Everything Else Isn’t Equal
I’ve mentioned a few times that holding everything else equal, when prevalence goes down then we should choose a point further to the left on the ROC curve. However, in a certain sense, this statement doesn’t actually make any sense. When prevalence changes, the TPR and FPR will also change—meaning, the ROC itself will change. It would actually be very unusual to see prevalence shift but keep the ROC entirely unchanged.
The point here isn’t to develop a general theory about the relationship between ROC’s, prevalence, and utility (maybe one day but not today), but simply to figure out how to think about a specific but very common case: you have a ROC curve, and you have (implicit or explicit) preferences over false positives and false negatives, and you need to choose a point along the ROC curve. This piece provides a way to conceptualize this problem, but doesn’t really explore what happens if the prevalence changes.
Constant marginal utility is probably not realistic at scale
One of the implicit assumptions I use throughout this post is that marginal utility is constant with respect to the number of predictions made. For instance, in the worked example I assume that every false positive has a net cost of \$100, so 1 false positive costs \$100, 100 false positives costs \$10,000, and a million false positives costs a hundred million dollars.

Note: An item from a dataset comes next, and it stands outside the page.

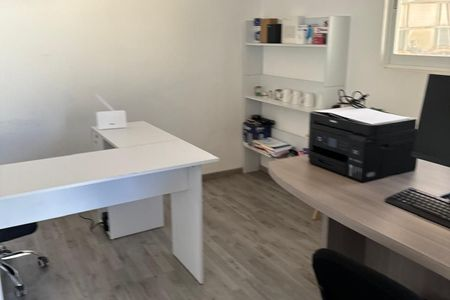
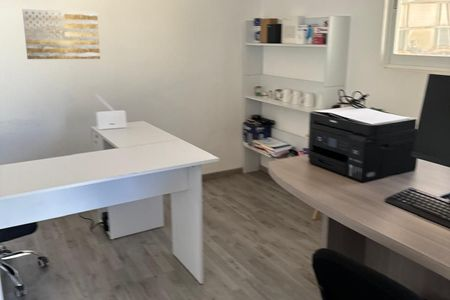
+ wall art [21,8,101,60]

This is probably not realistic, and depending on the application, it probably becomes less and less realistic as you scale up. Suppose we have a model that prevents a user from signing in if it predicts that the sign-in attempt is fraudulent. A single false positive probably creates some annoyance for the user, and might cost us in terms of however much it costs to provide support to unlock the user’s account. But after three or four false positives, the user’s annoyance might boil over into a decision to stop trying to sign in at all, costing us an active user in the long term. In this case, the cost of a first false positive is somehow less than the cost of the second or third false positives. This type of cost function is not represented at all by this model, and could also be a topic for some future post.
Conclusion
Going through this exercise was extremely helpful for me. I don’t think I really had a strong intuition about this particular problem until I took the time to do this. It makes a lot of sense that we should choose a high precision classifier when false positives are expensive, and high recall when they are cheap, but the degree to which this is mediated by the underlying distribution of the positive class was not obvious to me at all prior to this adventure. I hope some other people out there feel similarly and that this can be a useful starting point for figuring out how to deal with classifiers in production when there are real costs to errors.